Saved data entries
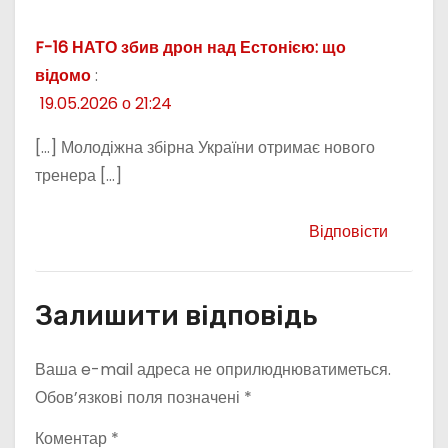
F-16 НАТО збив дрон над Естонією: що
відомо
:
19.05.2026 о 21:24
[…] Молодіжна збірна України отримає нового
тренера […]
Відповісти
Залишити відповідь
Ваша e-mail адреса не оприлюднюватиметься.
Обов’язкові поля позначені
*
Коментар
*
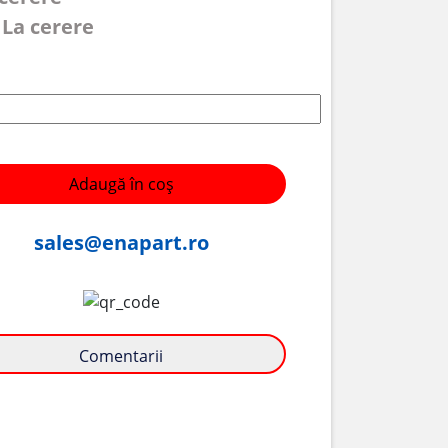
 La cerere
Adaugă în coș
sales@enapart.ro
Comentarii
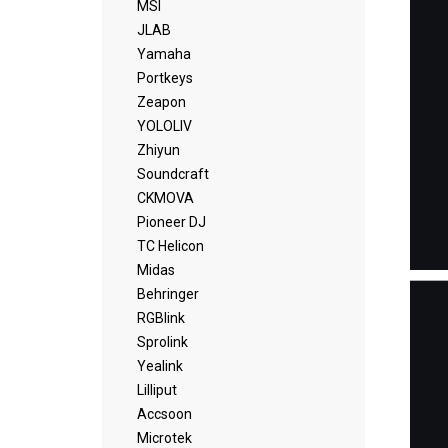
MSI
JLAB
Yamaha
Portkeys
Zeapon
YOLOLIV
Zhiyun
Soundcraft
CKMOVA
Pioneer DJ
TC Helicon
Midas
Behringer
RGBlink
Sprolink
Yealink
Lilliput
Accsoon
Microtek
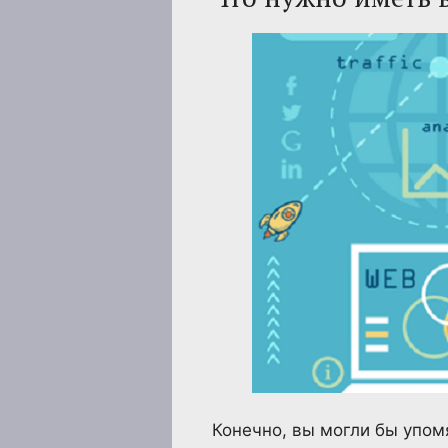
Конечно, вы могли бы упомя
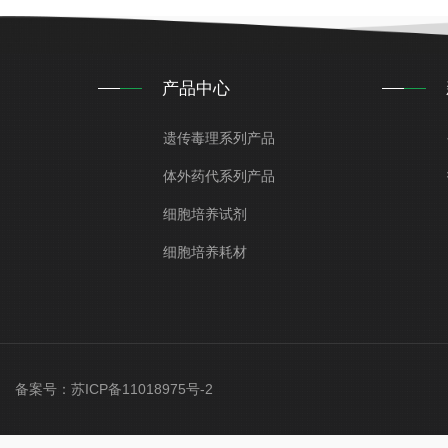
产品中心
遗传毒理系列产品
体外药代系列产品
细胞培养试剂
细胞培养耗材
ved 备案号：
苏ICP备11018975号-2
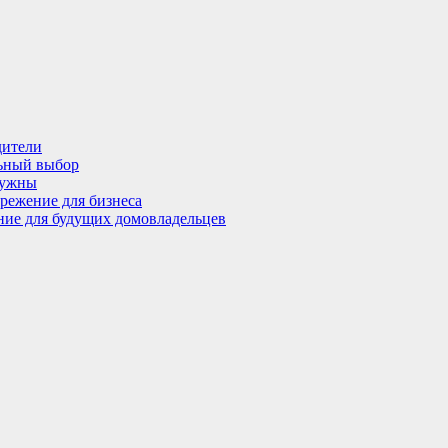
дители
льный выбор
нужны
режение для бизнеса
ение для будущих домовладельцев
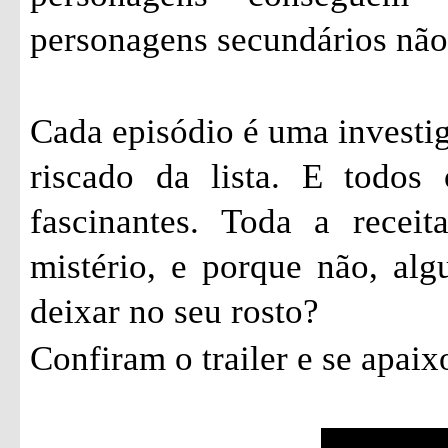
personagens secundários não
Cada episódio é uma investi
riscado da lista. E todos
fascinantes. Toda a recei
mistério, e porque não, al
deixar no seu rosto?
Confiram o trailer e se apai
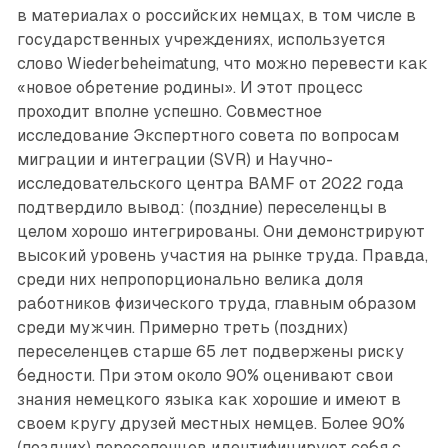
в материалах о российских немцах, в том числе в
государственных учреждениях, используется
слово Wiederbeheimatung, что можно перевести как
«новое обретение родины». И этот процесс
проходит вполне успешно. Совместное
исследование Экспертного совета по вопросам
миграции и интеграции (SVR) и Научно-
исследовательского центра BAMF от 2022 года
подтвердило вывод: (поздние) переселенцы в
целом хорошо интегрированы. Они демонстрируют
высокий уровень учас­тия на рынке труда. Правда,
среди них непропорционально велика доля
работников физического труда, главным образом
среди мужчин. Примерно треть (поздних)
переселенцев старше 65 лет подвержены риску
бедности. При этом около 90% оценивают свои
знания немецкого языка как хорошие и имеют в
своем кругу друзей местных немцев. Более 90%
(поздних) переселенцев идентифицируют себя с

> **What is expected**
Without including any pictures, please restate all the records exactly.

> **Finished task**
F-16 НАТО збив дрон над Естонією: що
відомо
:
19.05.2026 о 21:24
[…] Молодіжна збірна України отримає нового
тренера […]
Відповісти
Залишити відповідь
Ваша e-mail адреса не оприлюднюватиметься.
Обов’язкові поля позначені
*
Коментар
*
 La cerere
Adaugă în coș
sales@enapart.ro
Comentarii
MSI
JLAB
Yamaha
Portkeys
Zeapon
YOLOLIV
Zhiyun
Soundcraft
CKMOVA
Pioneer DJ
TC Helicon
Midas
Behringer
RGBlink
Sprolink
Yealink
Lilliput
Accsoon
Microtek
Конечно, вы могли бы упомя
产品中心
遗传毒理系列产品
体外药代系列产品
细胞培养试剂
细胞培养耗材
ved 备案号：
苏ICP备11018975号-2
дители
льный выбор
нужны
режение для бизнеса
ение для будущих домовладельцев
personagens secundários não
Cada episódio é uma investi
riscado da lista. E todos
fascinantes. Toda a recei
mistério, e porque não, al
deixar no seu rosto?
Confiram o trailer e se apai
в материалах о российских немцах, в том числе в
государственных учреждениях, используется
слово Wiederbeheimatung, что можно перевести как
«новое обретение родины». И этот процесс
проходит вполне успешно. Совместное
исследование Экспертного совета по вопросам
миграции и интеграции (SVR) и Научно-
исследовательского центра BAMF от 2022 года
подтвердило вывод: (поздние) переселенцы в
целом хорошо интегрированы. Они демонстрируют
высокий уровень учас­тия на рынке труда. Правда,
среди них непропорционально велика доля
работников физического труда, главным образом
среди мужчин. Примерно треть (поздних)
переселенцев старше 65 лет подвержены риску
бедности. При этом около 90% оценивают свои
знания немецкого языка как хорошие и имеют в
своем кругу друзей местных немцев. Более 90%
(поздних) переселенцев идентифицируют себя с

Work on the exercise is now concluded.